(Supplied information Opens)

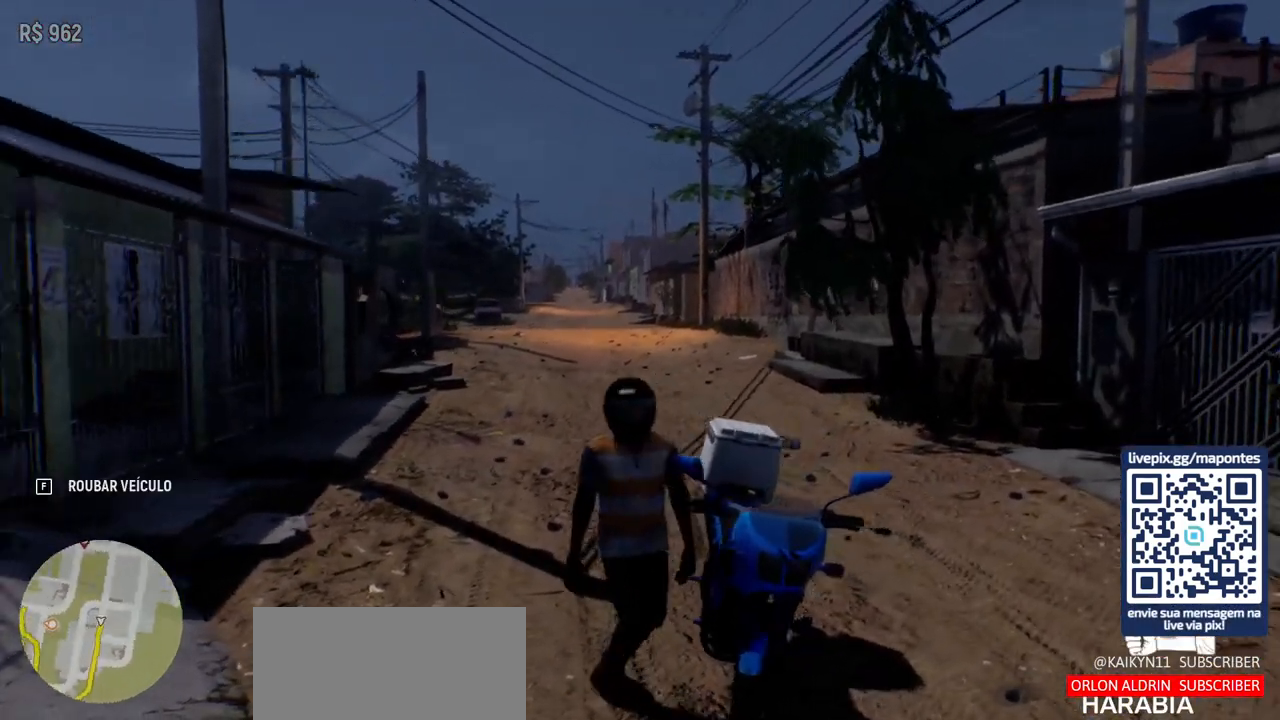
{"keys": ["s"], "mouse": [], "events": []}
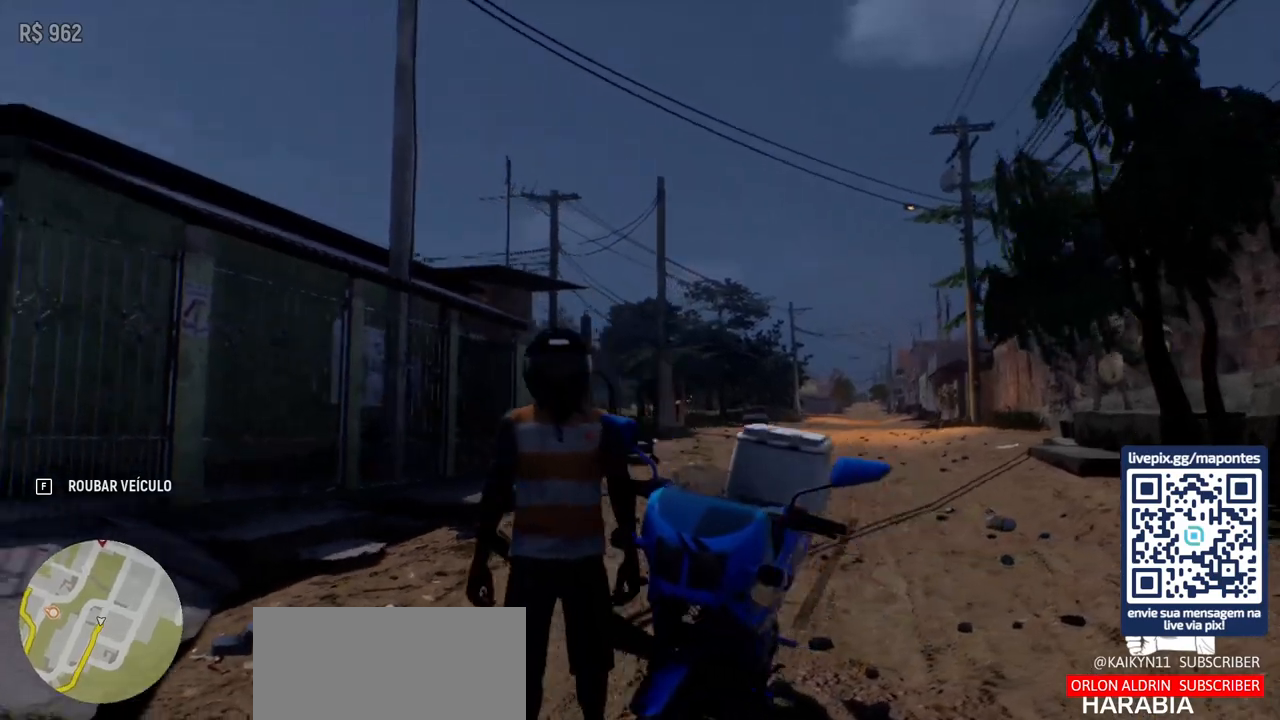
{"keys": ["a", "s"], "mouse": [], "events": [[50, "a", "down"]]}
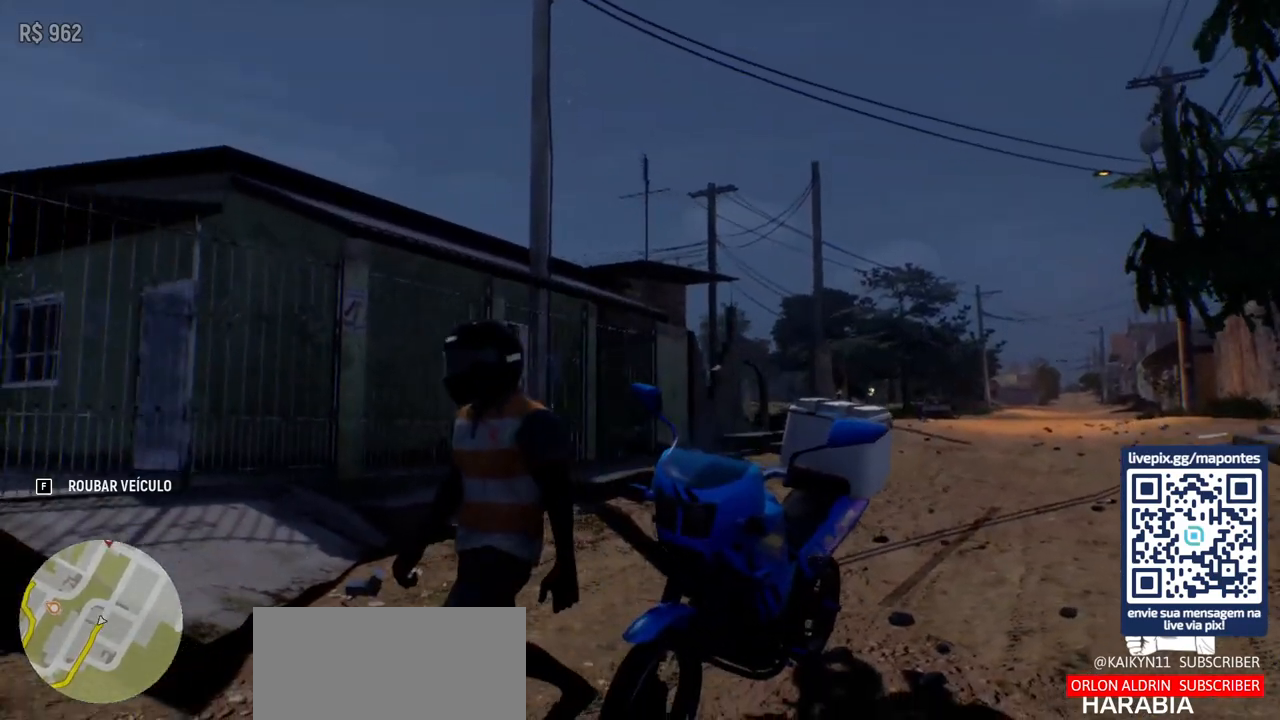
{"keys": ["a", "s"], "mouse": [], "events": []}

(Supplied information Closes)

▶ [Work instructions] Please print the entire listing again exactly, minus its images.

▶ [Exercise answer]
{"keys": ["s"], "mouse": [], "events": []}
{"keys": ["a", "s"], "mouse": [], "events": [[50, "a", "down"]]}
{"keys": ["a", "s"], "mouse": [], "events": []}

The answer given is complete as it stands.